§ Goal of the exercise
Your answer should be the entire listing, printed exactly.
[The data Boundary: Start]
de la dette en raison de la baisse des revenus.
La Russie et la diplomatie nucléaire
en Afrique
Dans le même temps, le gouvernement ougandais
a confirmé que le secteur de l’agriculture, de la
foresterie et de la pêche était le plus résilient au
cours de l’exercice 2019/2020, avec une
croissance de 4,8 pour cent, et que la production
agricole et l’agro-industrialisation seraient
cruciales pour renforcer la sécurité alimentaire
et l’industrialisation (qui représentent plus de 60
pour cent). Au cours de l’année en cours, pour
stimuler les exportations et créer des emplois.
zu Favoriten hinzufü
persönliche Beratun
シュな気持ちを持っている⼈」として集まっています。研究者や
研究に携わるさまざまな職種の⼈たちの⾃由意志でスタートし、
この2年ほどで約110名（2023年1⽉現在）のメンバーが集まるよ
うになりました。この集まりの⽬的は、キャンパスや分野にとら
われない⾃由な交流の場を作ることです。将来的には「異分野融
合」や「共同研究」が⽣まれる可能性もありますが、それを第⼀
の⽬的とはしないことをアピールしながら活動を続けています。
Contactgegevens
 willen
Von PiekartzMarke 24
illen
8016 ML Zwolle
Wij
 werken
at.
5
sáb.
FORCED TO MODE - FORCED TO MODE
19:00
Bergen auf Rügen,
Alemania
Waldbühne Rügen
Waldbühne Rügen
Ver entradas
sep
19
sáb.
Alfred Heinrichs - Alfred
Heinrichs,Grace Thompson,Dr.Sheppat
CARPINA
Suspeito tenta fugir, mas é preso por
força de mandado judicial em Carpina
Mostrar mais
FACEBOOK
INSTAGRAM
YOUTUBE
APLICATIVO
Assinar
[The data Boundary: End]
§ Answer box
de la dette en raison de la baisse des revenus.
La Russie et la diplomatie nucléaire
en Afrique
Dans le même temps, le gouvernement ougandais
a confirmé que le secteur de l’agriculture, de la
foresterie et de la pêche était le plus résilient au
cours de l’exercice 2019/2020, avec une
croissance de 4,8 pour cent, et que la production
agricole et l’agro-industrialisation seraient
cruciales pour renforcer la sécurité alimentaire
et l’industrialisation (qui représentent plus de 60
pour cent). Au cours de l’année en cours, pour
stimuler les exportations et créer des emplois.
zu Favoriten hinzufü
persönliche Beratun
シュな気持ちを持っている⼈」として集まっています。研究者や
研究に携わるさまざまな職種の⼈たちの⾃由意志でスタートし、
この2年ほどで約110名（2023年1⽉現在）のメンバーが集まるよ
うになりました。この集まりの⽬的は、キャンパスや分野にとら
われない⾃由な交流の場を作ることです。将来的には「異分野融
合」や「共同研究」が⽣まれる可能性もありますが、それを第⼀
の⽬的とはしないことをアピールしながら活動を続けています。
Contactgegevens
 willen
Von PiekartzMarke 24
illen
8016 ML Zwolle
Wij
 werken
at.
5
sáb.
FORCED TO MODE - FORCED TO MODE
19:00
Bergen auf Rügen,
Alemania
Waldbühne Rügen
Waldbühne Rügen
Ver entradas
sep
19
sáb.
Alfred Heinrichs - Alfred
Heinrichs,Grace Thompson,Dr.Sheppat
CARPINA
Suspeito tenta fugir, mas é preso por
força de mandado judicial em Carpina
Mostrar mais
FACEBOOK
INSTAGRAM
YOUTUBE
APLICATIVO
Assinar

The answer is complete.